→ **ABOUT THIS EXERCISE**
The records, repeated exactly and in full, are the expected answer.

→ **GIVEN INFORMATION**

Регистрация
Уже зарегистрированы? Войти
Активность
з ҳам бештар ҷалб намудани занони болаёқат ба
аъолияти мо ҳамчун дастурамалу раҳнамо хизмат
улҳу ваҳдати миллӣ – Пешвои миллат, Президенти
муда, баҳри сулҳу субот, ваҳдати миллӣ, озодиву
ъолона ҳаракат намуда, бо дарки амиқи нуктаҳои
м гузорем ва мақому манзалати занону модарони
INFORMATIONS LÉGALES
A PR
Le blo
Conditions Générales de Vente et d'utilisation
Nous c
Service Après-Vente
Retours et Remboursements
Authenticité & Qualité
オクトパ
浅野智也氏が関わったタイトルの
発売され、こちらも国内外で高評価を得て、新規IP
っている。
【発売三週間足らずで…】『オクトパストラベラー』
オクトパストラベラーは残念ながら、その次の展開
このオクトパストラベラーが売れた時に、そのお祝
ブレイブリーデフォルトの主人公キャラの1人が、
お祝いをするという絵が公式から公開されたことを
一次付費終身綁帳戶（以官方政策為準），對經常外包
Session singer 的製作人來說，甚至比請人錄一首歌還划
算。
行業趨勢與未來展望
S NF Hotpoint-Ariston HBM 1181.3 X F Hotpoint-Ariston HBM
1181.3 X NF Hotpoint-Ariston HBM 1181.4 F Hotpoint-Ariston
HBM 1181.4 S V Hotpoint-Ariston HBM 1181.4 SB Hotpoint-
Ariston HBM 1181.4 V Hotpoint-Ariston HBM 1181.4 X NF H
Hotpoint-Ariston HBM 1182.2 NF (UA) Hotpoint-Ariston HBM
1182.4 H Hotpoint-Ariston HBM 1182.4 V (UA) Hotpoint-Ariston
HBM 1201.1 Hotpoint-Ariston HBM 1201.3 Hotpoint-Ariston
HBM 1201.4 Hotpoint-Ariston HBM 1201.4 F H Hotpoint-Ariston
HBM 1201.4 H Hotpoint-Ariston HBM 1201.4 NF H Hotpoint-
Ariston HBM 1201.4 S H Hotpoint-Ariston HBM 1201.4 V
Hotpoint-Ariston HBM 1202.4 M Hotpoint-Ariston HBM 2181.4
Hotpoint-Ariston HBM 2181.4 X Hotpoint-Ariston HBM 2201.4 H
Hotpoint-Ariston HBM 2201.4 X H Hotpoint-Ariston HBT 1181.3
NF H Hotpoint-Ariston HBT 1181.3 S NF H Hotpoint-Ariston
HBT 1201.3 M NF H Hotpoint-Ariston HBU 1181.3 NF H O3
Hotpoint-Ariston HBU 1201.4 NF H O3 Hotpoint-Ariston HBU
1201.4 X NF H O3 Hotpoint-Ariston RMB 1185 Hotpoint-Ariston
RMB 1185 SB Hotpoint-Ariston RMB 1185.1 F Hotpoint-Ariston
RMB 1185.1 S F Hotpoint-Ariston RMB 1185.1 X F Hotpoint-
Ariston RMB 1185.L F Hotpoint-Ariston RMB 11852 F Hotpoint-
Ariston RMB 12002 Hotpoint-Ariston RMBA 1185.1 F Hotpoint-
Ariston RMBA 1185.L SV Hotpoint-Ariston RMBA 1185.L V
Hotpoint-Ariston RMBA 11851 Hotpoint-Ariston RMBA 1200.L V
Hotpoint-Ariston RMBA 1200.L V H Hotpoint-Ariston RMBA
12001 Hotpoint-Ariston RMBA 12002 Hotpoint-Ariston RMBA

→ **SOLUTION TO THE PROBLEM**
Регистрация
Уже зарегистрированы? Войти
Активность
з ҳам бештар ҷалб намудани занони болаёқат ба
аъолияти мо ҳамчун дастурамалу раҳнамо хизмат
улҳу ваҳдати миллӣ – Пешвои миллат, Президенти
муда, баҳри сулҳу субот, ваҳдати миллӣ, озодиву
ъолона ҳаракат намуда, бо дарки амиқи нуктаҳои
м гузорем ва мақому манзалати занону модарони
INFORMATIONS LÉGALES
A PR
Le blo
Conditions Générales de Vente et d'utilisation
Nous c
Service Après-Vente
Retours et Remboursements
Authenticité & Qualité
オクトパ
浅野智也氏が関わったタイトルの
発売され、こちらも国内外で高評価を得て、新規IP
っている。
【発売三週間足らずで…】『オクトパストラベラー』
オクトパストラベラーは残念ながら、その次の展開
このオクトパストラベラーが売れた時に、そのお祝
ブレイブリーデフォルトの主人公キャラの1人が、
お祝いをするという絵が公式から公開されたことを
一次付費終身綁帳戶（以官方政策為準），對經常外包
Session singer 的製作人來說，甚至比請人錄一首歌還划
算。
行業趨勢與未來展望
S NF Hotpoint-Ariston HBM 1181.3 X F Hotpoint-Ariston HBM
1181.3 X NF Hotpoint-Ariston HBM 1181.4 F Hotpoint-Ariston
HBM 1181.4 S V Hotpoint-Ariston HBM 1181.4 SB Hotpoint-
Ariston HBM 1181.4 V Hotpoint-Ariston HBM 1181.4 X NF H
Hotpoint-Ariston HBM 1182.2 NF (UA) Hotpoint-Ariston HBM
1182.4 H Hotpoint-Ariston HBM 1182.4 V (UA) Hotpoint-Ariston
HBM 1201.1 Hotpoint-Ariston HBM 1201.3 Hotpoint-Ariston
HBM 1201.4 Hotpoint-Ariston HBM 1201.4 F H Hotpoint-Ariston
HBM 1201.4 H Hotpoint-Ariston HBM 1201.4 NF H Hotpoint-
Ariston HBM 1201.4 S H Hotpoint-Ariston HBM 1201.4 V
Hotpoint-Ariston HBM 1202.4 M Hotpoint-Ariston HBM 2181.4
Hotpoint-Ariston HBM 2181.4 X Hotpoint-Ariston HBM 2201.4 H
Hotpoint-Ariston HBM 2201.4 X H Hotpoint-Ariston HBT 1181.3
NF H Hotpoint-Ariston HBT 1181.3 S NF H Hotpoint-Ariston
HBT 1201.3 M NF H Hotpoint-Ariston HBU 1181.3 NF H O3
Hotpoint-Ariston HBU 1201.4 NF H O3 Hotpoint-Ariston HBU
1201.4 X NF H O3 Hotpoint-Ariston RMB 1185 Hotpoint-Ariston
RMB 1185 SB Hotpoint-Ariston RMB 1185.1 F Hotpoint-Ariston
RMB 1185.1 S F Hotpoint-Ariston RMB 1185.1 X F Hotpoint-
Ariston RMB 1185.L F Hotpoint-Ariston RMB 11852 F Hotpoint-
Ariston RMB 12002 Hotpoint-Ariston RMBA 1185.1 F Hotpoint-
Ariston RMBA 1185.L SV Hotpoint-Ariston RMBA 1185.L V
Hotpoint-Ariston RMBA 11851 Hotpoint-Ariston RMBA 1200.L V
Hotpoint-Ariston RMBA 1200.L V H Hotpoint-Ariston RMBA
12001 Hotpoint-Ariston RMBA 12002 Hotpoint-Ariston RMBA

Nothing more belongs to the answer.